Ces moyens appellent les observations suivantes.
En droit, l’article 2314 du code civil dispose : ' Lorsque la subrogation aux droits du créancier ne peut plus, par la faute de celui-ci, s’opérer en sa faveur, la caution est déchargée à concurrence du préjudice qu’elle subit.
Toute clause contraire est réputée non écrite.
La caution ne peut reprocher au créancier son choix du mode de réalisation d’une sûreté.'
Il convient de rappeler que la décharge de la caution sur le fondement de l’article précité suppose la réunion de trois conditions :
— un droit susceptible de profiter à la caution par voie de subrogation doit avoir été perdu,
— cette perte doit être intervenue par le fait exclusif du créancier,
— la caution doit avoir subi un préjudice.
Il résulte de la jurisprudence que :
— le fait du créancier s’entend d’une faute, de commission ou d’omission, qui lui est exclusivement imputable (Civ. 1ère 14 novembre 2001, n° 99-12.740, Com. 17 mai 2017, n°15-24.187),
— les juges du fond ne peuvent se borner à examiner le comportement du créancier sans rechercher si la perte du gage n’avait pas aussi pour origine les négligences du débiteur (Com. 15 novembre 1988, n° 86-13.715),
— la décharge accordée à la caution n’est accordée qu’à hauteur du préjudice qu’elle a subi (Civ. 1ère 25 juin 1980, n° 79-11.591, Com. 25 nov. 2008, n° 07-17.776, Com. 23 septembre n° 13-21.352),
— si la caution apporte la preuve de la perte d’un droit préférentiel résultant du fait exclusif du créancier, il appartient ensuite à ce dernier de prouver que la subrogation qui est devenue impossible par son fait n’aurait pas été efficace ou que la perte du droit préférentiel dont la caution a été privée n’a causé aucun préjudice à celle-ci (Civ. 1ère 24 octobre 2006, Com 25 novembre 2008 n° 07-17.2276).
Certes, la Banque Populaire reconnaît ne pas avoir déclaré sa créance au passif de la société [I] TP. Pour autant, la créance demeure, et contrairement à ce que prétend Monsieur [I], il ne suffit pas d’affirmer que la banque ne rapporte pas la preuve que la faute qui lui est reprochée est sans conséquence sur la subrogation de la caution.

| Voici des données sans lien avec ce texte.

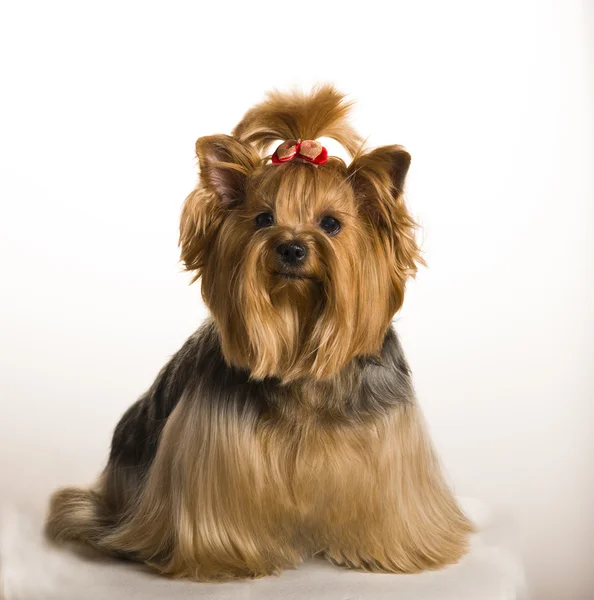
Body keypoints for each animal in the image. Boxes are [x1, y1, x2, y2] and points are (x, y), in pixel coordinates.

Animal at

En effet, il lui appartient de démontrer :
— la réalité de son préjudice,
— le caractère exclusif de la faute de la banque dans la réalisation de celui-ci.
Or, il résulte des circonstances évoquées ci-dessus, que M. [I] ne subit aucun préjudice du fait du manquement de la banque en terme d’omission de déclaration de créance. En effet, l’ouverture directe d’une procédure collective en liquidation judiciaire révèle que le fonds était devenu totalement inexploitable et il s’en déduit qu’il était dépourvu de toute valeur. Le défaut de déclaration 'nantis’ et l’impossibilité de mobiliser le nantissement a dès lors été sans conséquence sur la situation de la caution. Celle-ci ne peut pas prétendre avoir subi un dommage.
Dès lors, les conditions pour que la caution soit déchargée de son obligation au sens de l’article 2314 du code civil ne sont pas réunies.
****
Au vu de l’ensemble de ces observations, la cour ne pourra que confirmer le jugement déféré en toutes ses dispositions.
Monsieur [I] qui succombe en cause d’appel sera condamné aux dépens devant la cour et dès lors, débouté de sa demande au titre des frais irrepétibles. Il sera condamné au paiement de la somme de 3.000 euros au profit de la Banque Populaire Grand Ouest en application de l’article 700 du code de procédure civile.
PAR CES MOTIFS
La cour,
Statuant publiquement, par arrêt contradictoire après en avoir délibéré conformément à la loi,
Confirme le jugement déféré en toutes ses dispositions,
Y ajoutant,
Déboute Monsieur [I] de sa demande au titre des frais irrépétibles,
Le condamne à payer la somme de 3.000 euros au profit de la Banque Populaire Grand Ouest en application de l’article 700 du code de procédure civile,
Condamne Monsieur [I] aux entiers dépens d’appel,
Rejette toute demande plus ample ou contraire.